I'm out of ideas.  This is a VIA chipset that has UHCI and EHCI.Last edited by Akaihiryuu on Thu Feb 02, 2012 11:17 pm; edited 1 time in total

----------

## eccerr0r

You mention "usb keyboards" indicating more than one fail?

The error you got usually indicates bad USB hardware.  If you have more than one that doesn't work yet USB-storage works on that same port, makes no sense...

----------

## energyman76b

and you have of course hid support turned on under usb support?

----------

## Logicien

Hello,

I got that message with a USB cellular modem that include a cdrom image when I use it with a usb cacle. The BIOS do not recognise the cdrom and Linux tell me "Unable to enumerate USB device" at early boot. But when I log in, it work. If I plug it directly in the USB connector, the BIOS see it and I do not see this message. When I use the USB cellular modem with a USB hub, BIOS see cdrom and no error message.

So, I think it is because I bought the USB cable et a one dollar (1$) store and it is cheap. I did not check with an other cable. An other device that can give the message "Unable to enumerate USB device" from Linux at boot time is my USB mouse. It work to in session.

It look like as if Linux need to drive some devices itself to be able to enumarate them. It can not do it from a BIOS call it the BIOS can not enumerate those devices itself. Probably put the USB support in hard in the kernel would resolv the problem.

----------

## energyman76b

do yourself a favour and do not compile in usb support. Keep ehci, uhci, ohci, xhci modular. Sometimes some device will fuck your bus up. No problem, rmmod && modprobe and everything works again. But compiled in....

Failure to 'enumerate' is either hardware or driver.

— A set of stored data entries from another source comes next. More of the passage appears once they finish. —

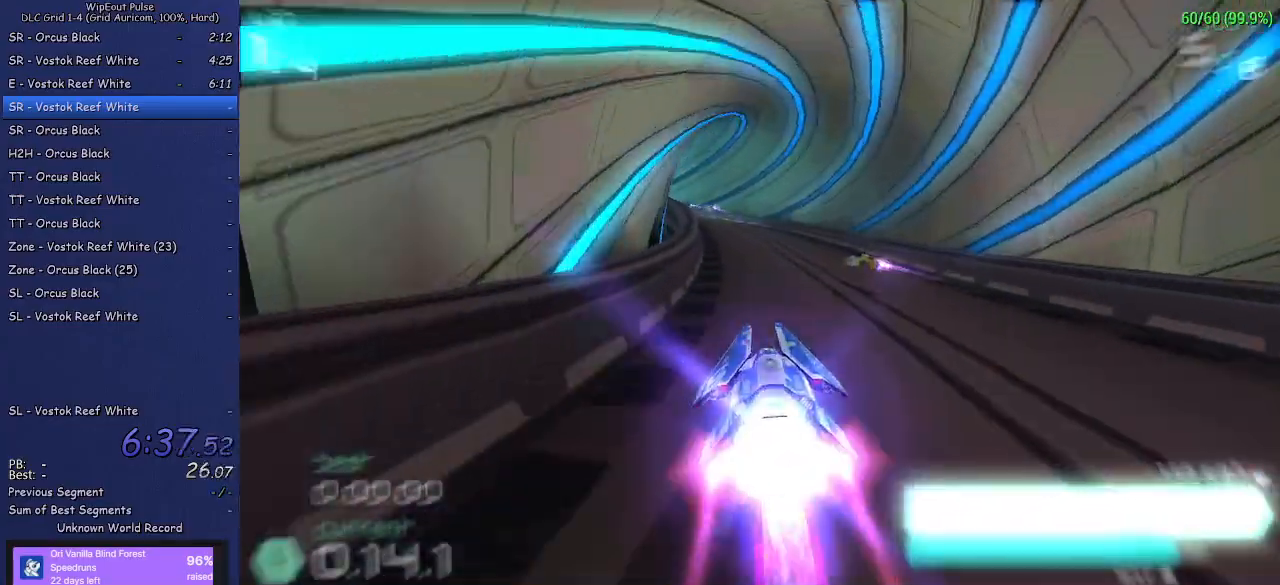
{"buttons": ["L1", "R2"], "left_stick": "left", "right_stick": "center", "events": [[17, "left_stick", "center"], [317, "left_stick", "left"], [483, "L1", "down"]]}
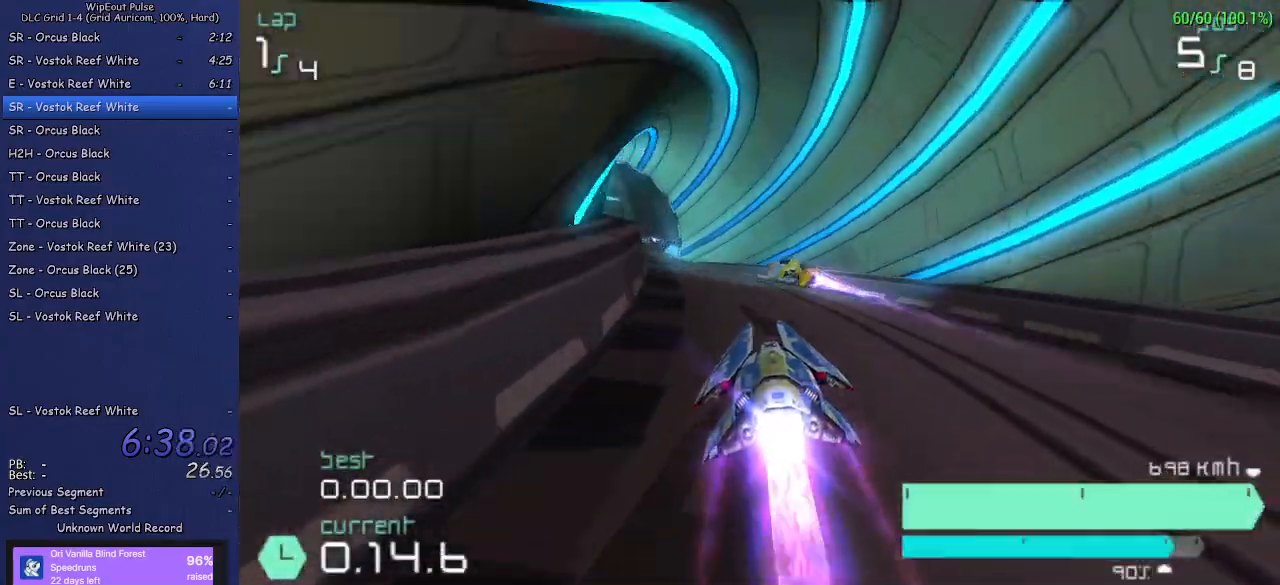
{"buttons": ["R2"], "left_stick": "up-right", "right_stick": "center", "events": [[117, "L1", "up"], [267, "left_stick", "center"], [450, "left_stick", "up-right"]]}
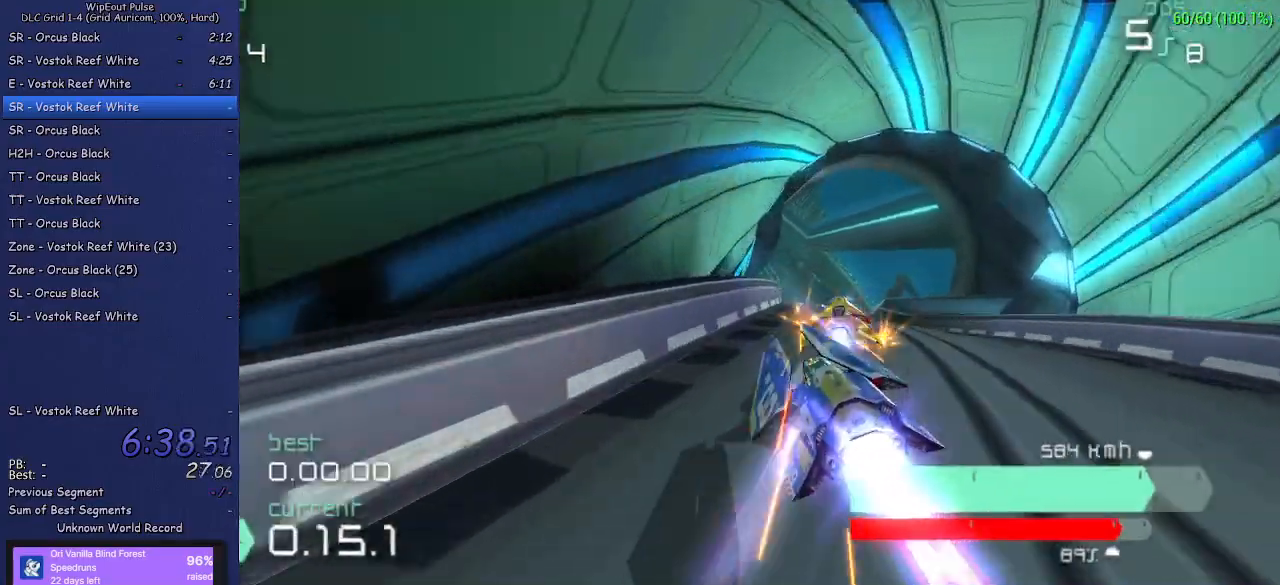
{"buttons": ["L1", "R2"], "left_stick": "left", "right_stick": "center", "events": [[33, "R1", "down"], [167, "R1", "up"], [300, "left_stick", "center"], [400, "left_stick", "left"], [417, "L1", "down"]]}
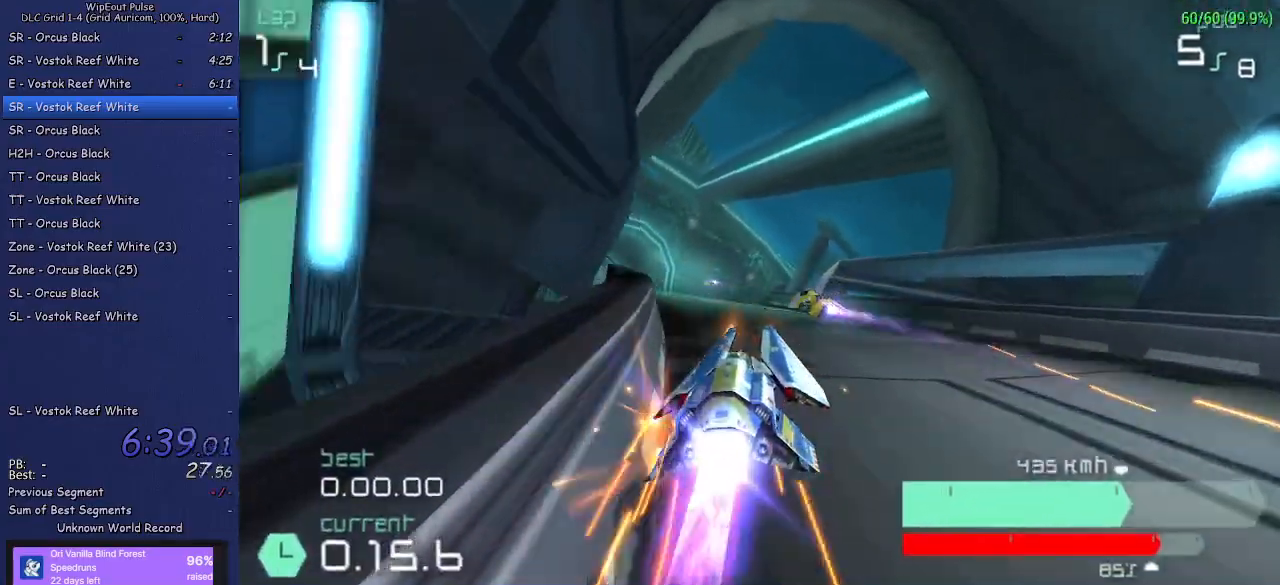
{"buttons": ["R2"], "left_stick": "down", "right_stick": "center", "events": [[50, "L1", "up"], [100, "left_stick", "center"], [183, "left_stick", "left"], [350, "left_stick", "center"], [500, "left_stick", "down"]]}
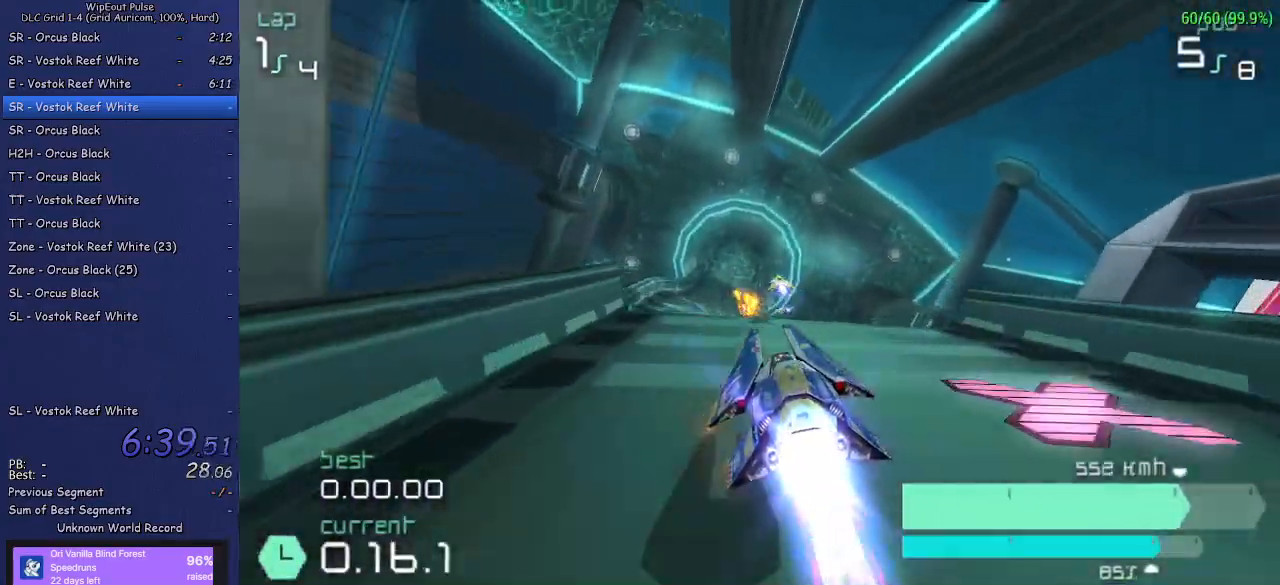
{"buttons": ["R2"], "left_stick": "up-right", "right_stick": "center", "events": [[150, "left_stick", "right"], [233, "left_stick", "down-left"], [333, "left_stick", "right"], [400, "left_stick", "down-left"], [467, "left_stick", "up-right"]]}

Those umts sticks with their fake-cdrom are a different problem, solved by the right udev rule.

----------

## Logicien

So, why sometimes the enumarate message show and somtimes not depending on material setup, without changing Udev rules?

----------

## energyman76b

 *Logicien wrote:*   

> So, why sometimes the enumarate message show and somtimes not depending on material setup, without changing Udev rules?

 

read my post again?

----------

## Akaihiryuu

Sorry, I missed the replies to this because I forgot to check the notification box.  But to answer the question, NO USB keyboard will work on that machine.  I have tried 3 of them (all of which used to work), all give this error.  This started after the OpenRC migration.

I have tested all 3 keyboards...all work fine on my gaming computer (which has Win7...they also work fine in the BIOS though).  Any other USB device works fine on the Linux server, just not a keyboard.  I do have USB HID support (it's a module, and so are my other USB options).

----------